Paraliza los trámites a la espera de que el Govern aclare qué hará para no poner en riesgo a la institución y sus funcionarios.
Ada Colau, no cederá colegios electorales para el referéndum catalán del 1-O. La alcaldesa de Barcelona ha paralizado los trámites relacionados con los colegios electorales para celebrar el referéndum del 1 de octubre en la ciudad tras la suspensión del TC, a la espera de que el Govern aclare qué hará para no poner en riesgo a la institución y los funcionarios.
Colau se lo ha hecho saber al presidente de la Generalitat, Carles Puigdemont, después de que el Govern enviara una carta a los ayuntamientos catalanes preguntándoles sobre su disposición para habilitar el dispositivo electoral.
El portavoz del gobierno municipal y primer teniente de alcalde, Gerardo Pisarello, ha reiterado ante los medios "el pleno compromiso de Barcelona para que se pueda ejercer el derecho a participación" pero siempre que no haya riesgo ni para la institución ni para sus trabajadores".
Colau recuerda en su carta a Puigdemont que en cuanto le llegó su petición ordenó al secretario general del Ayuntamiento que "se iniciasen los trámites ordinarios para comprobar la disponibilidad del dispositivo habitual que se pone en marcha en cualquier proceso electoral", lo que afecta a más de 260 colegios electorales y a más de 1.300 mesas electorales.
Pero también recuerda al presidente de la Generalitat que todos estos trámites han quedado afectados por la suspensión del Tribunal Constitucional.
La alcaldesa ha reiterado la disposición del Ayuntamiento de Barcelona para "garantizar y facilitar el derecho a la participación política y a la movilización ciudadana", pero "siempre que no se ponga en riesgo a la institución y a los servidores públicos municipales".
Ante este escenario, Colau ha devuelto la pelota a la Generalitat al solicitar a Puigdemont que les informe de "cuáles son las actuaciones" que la Generalitat tiene previstas, "teniendo en cuenta las circunstancias".
Al respecto, Gerardo Pisarello ha comentado que "no le damos prisas" a Puigdemont para la respuesta de la Generalitat, ya que entienden que la contestación debe ser "serena y tranquila"
De ser definitiva la negativa del ayuntamiento catalán, el golpe sería casi mortal para los independentistas, puesto que Barcelona, con 1.608.000 habitantes, es la ciudad más poblada de Cataluña —muy por delante de otras como Hospitalet de Llobregat, Badalona, Terrasa o Sabadell, que rondan los 200.000 habitantes— y en ella viven entre el 25% y al 30% de los llamados a votar.

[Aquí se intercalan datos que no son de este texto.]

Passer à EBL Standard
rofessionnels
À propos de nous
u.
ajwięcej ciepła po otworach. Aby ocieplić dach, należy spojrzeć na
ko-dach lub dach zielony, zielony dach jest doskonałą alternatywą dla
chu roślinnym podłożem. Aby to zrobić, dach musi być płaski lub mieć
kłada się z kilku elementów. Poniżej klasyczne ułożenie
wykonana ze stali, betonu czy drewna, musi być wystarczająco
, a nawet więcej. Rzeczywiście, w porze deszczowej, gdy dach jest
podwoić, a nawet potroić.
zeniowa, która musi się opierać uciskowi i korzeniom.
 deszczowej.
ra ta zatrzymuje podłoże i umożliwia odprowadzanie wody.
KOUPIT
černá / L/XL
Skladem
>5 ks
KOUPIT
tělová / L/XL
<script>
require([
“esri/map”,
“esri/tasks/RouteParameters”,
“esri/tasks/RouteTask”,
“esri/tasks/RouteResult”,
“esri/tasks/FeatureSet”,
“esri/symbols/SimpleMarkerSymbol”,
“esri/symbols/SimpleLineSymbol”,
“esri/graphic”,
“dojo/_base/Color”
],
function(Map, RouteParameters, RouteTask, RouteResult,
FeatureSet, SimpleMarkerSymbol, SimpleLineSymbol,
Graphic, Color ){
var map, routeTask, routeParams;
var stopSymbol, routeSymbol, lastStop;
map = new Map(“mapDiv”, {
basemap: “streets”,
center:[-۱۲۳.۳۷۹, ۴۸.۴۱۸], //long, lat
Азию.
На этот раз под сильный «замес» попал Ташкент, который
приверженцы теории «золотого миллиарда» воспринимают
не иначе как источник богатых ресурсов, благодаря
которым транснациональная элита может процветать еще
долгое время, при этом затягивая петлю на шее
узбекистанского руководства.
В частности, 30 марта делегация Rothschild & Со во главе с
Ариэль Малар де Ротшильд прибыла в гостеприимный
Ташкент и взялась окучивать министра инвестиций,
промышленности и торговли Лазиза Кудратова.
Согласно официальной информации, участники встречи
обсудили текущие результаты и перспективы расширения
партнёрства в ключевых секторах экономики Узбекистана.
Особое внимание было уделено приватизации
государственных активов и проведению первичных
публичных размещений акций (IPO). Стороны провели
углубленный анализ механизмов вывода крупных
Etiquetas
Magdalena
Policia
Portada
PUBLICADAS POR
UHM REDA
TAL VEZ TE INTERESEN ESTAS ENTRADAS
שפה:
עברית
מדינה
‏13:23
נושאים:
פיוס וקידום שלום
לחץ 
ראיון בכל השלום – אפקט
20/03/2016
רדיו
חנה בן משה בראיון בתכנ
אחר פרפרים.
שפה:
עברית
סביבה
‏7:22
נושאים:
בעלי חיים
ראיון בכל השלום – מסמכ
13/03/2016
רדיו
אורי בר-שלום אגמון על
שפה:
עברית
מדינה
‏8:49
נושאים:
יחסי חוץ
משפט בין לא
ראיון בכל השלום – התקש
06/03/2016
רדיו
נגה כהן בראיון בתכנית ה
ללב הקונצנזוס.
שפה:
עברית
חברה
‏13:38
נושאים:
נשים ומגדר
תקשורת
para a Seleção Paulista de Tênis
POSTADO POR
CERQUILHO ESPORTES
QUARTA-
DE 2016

A falta de pocas horas para que termine el plazo dado por Puigdemont a los ayuntamientos, más de 650 alcaldías de Cataluña ya han aceptado. No obstante, de las nueve poblaciones más grandes de Cataluña, sólo dos se han posicionado a favor: Girona, que gobierna el PDeCat, y Badalona, en manos de Guanyem (Podemos). Las capitales Lleida y Tarragona, bajo el control del PSC, han rechazado facilitar instalaciones públicas para el 1-O. Lo mismo sucede con Hospitalet, Terrasa, Mataró y Santa Coloma de Gramanet, que también han declinado la propuesta.